(Human pose keypoint data)
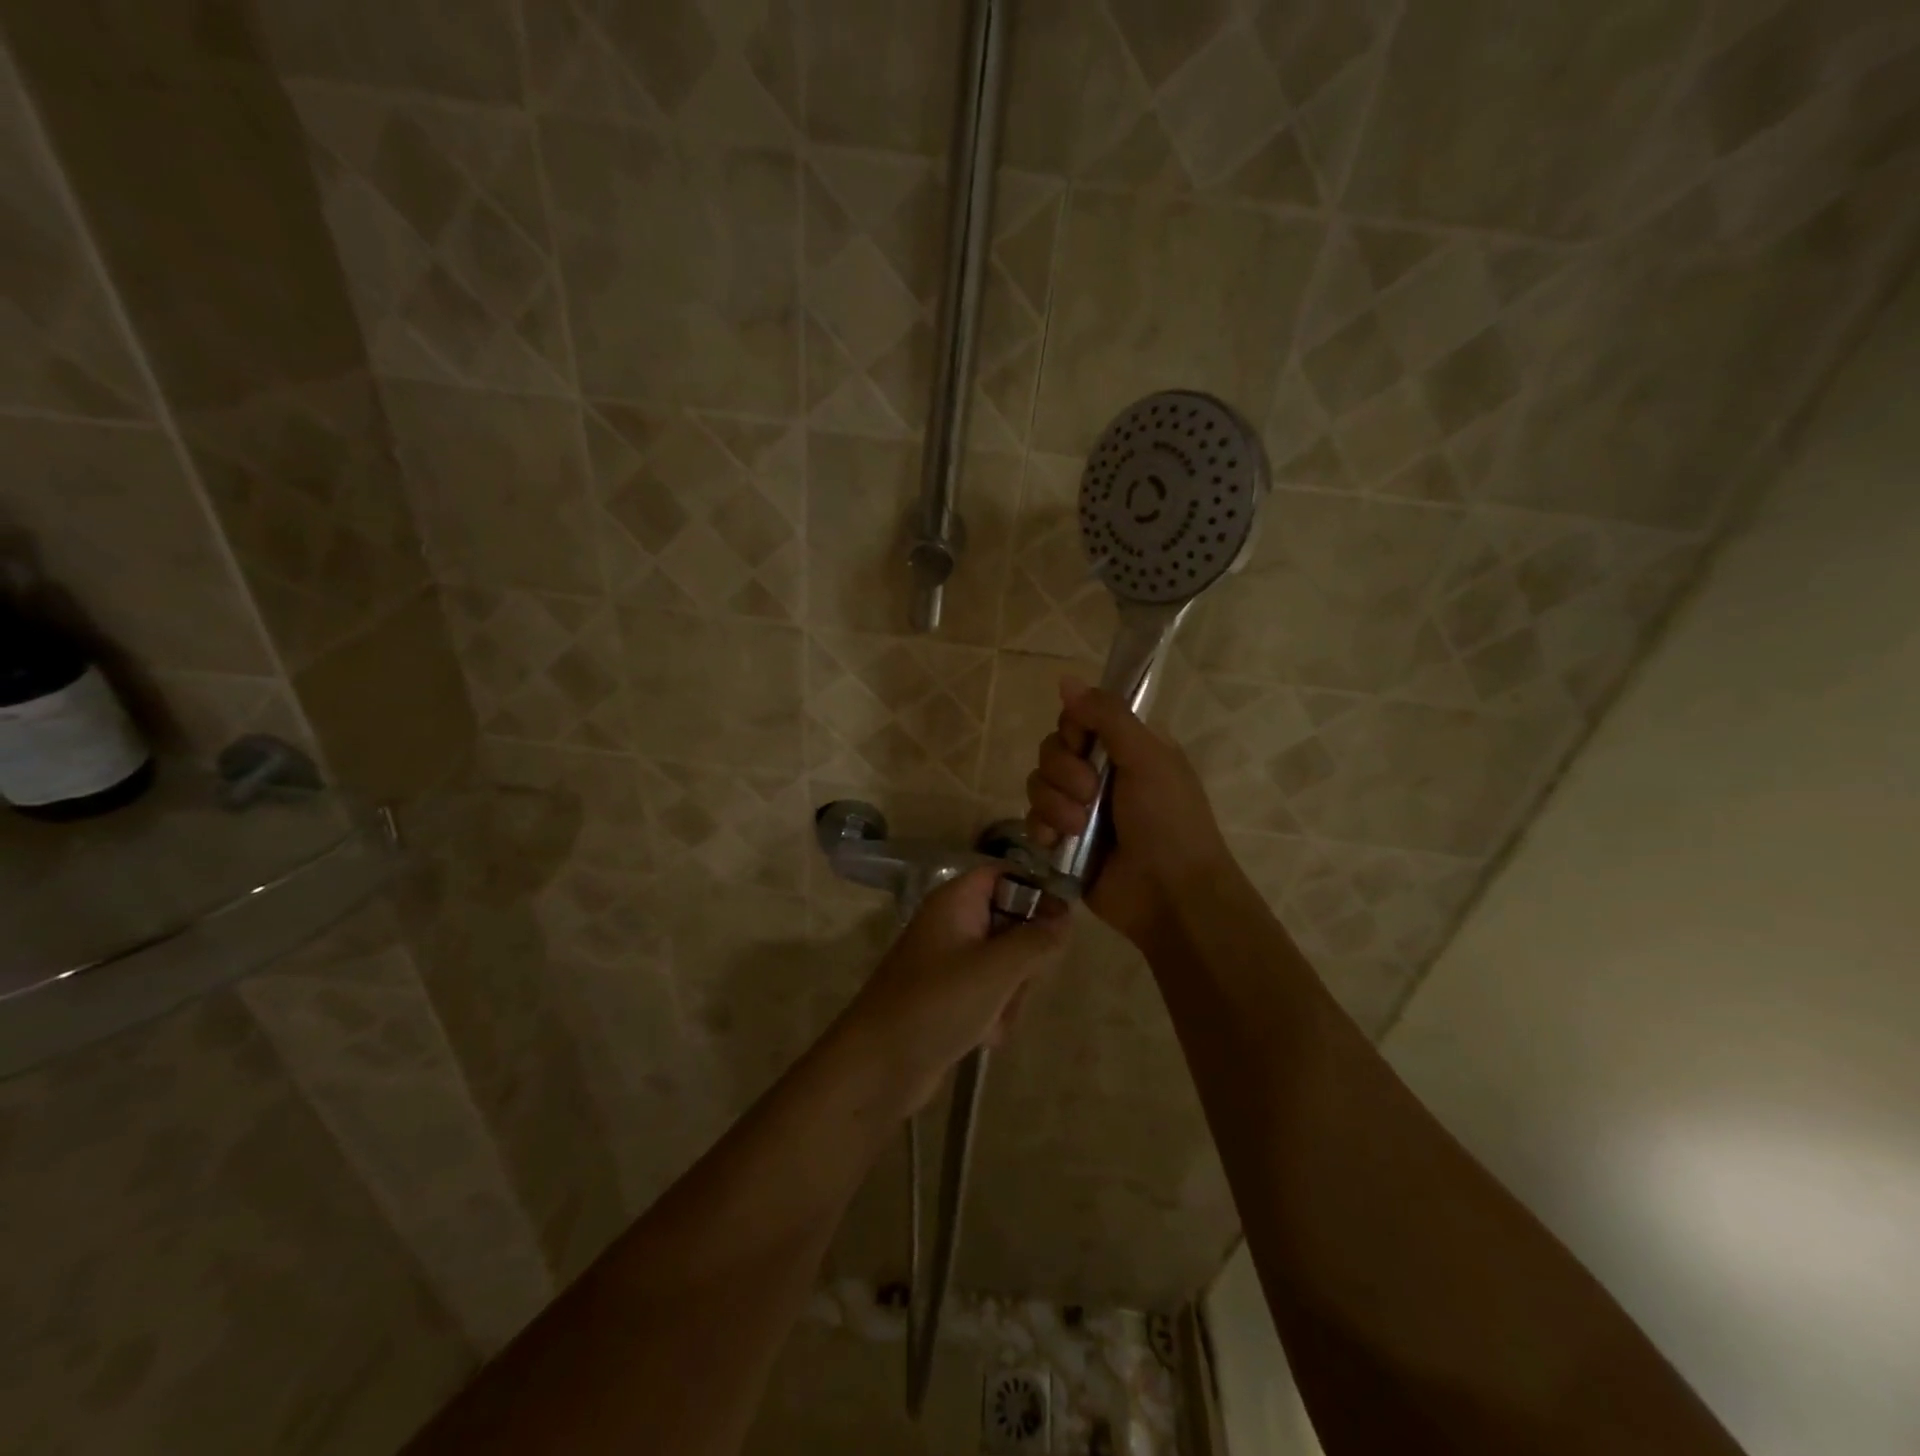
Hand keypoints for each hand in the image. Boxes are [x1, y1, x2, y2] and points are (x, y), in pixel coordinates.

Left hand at [839, 868, 1067, 1113]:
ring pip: (1005, 964)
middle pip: (1010, 922)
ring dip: (1011, 993)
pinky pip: (989, 994)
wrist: (879, 1066)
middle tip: (1019, 980)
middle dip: (1024, 957)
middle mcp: (952, 924)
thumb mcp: (997, 968)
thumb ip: (1037, 938)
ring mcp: (949, 963)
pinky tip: (984, 1037)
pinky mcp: (948, 997)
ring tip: (995, 1016)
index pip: (1004, 874)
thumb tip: (1065, 914)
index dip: (1035, 890)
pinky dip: (993, 1014)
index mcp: (956, 901)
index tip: (1061, 921)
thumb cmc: (938, 1002)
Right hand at [1025, 676, 1233, 949]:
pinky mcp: (1064, 841)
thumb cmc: (1168, 821)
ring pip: (1038, 784)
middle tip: (1090, 794)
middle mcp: (1101, 773)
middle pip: (1053, 749)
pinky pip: (1033, 820)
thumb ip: (1107, 716)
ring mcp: (1080, 808)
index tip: (1084, 744)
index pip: (1078, 719)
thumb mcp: (1147, 758)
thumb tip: (1066, 679)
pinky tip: (1059, 842)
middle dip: (1064, 772)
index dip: (1074, 729)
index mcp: (1127, 748)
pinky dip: (1043, 829)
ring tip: (1080, 828)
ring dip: (1056, 805)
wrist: (1170, 895)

- **Exercise aim**:
Only a number is wanted: how many lines of the data above contain "middle"?

- **Result of the exercise**:
8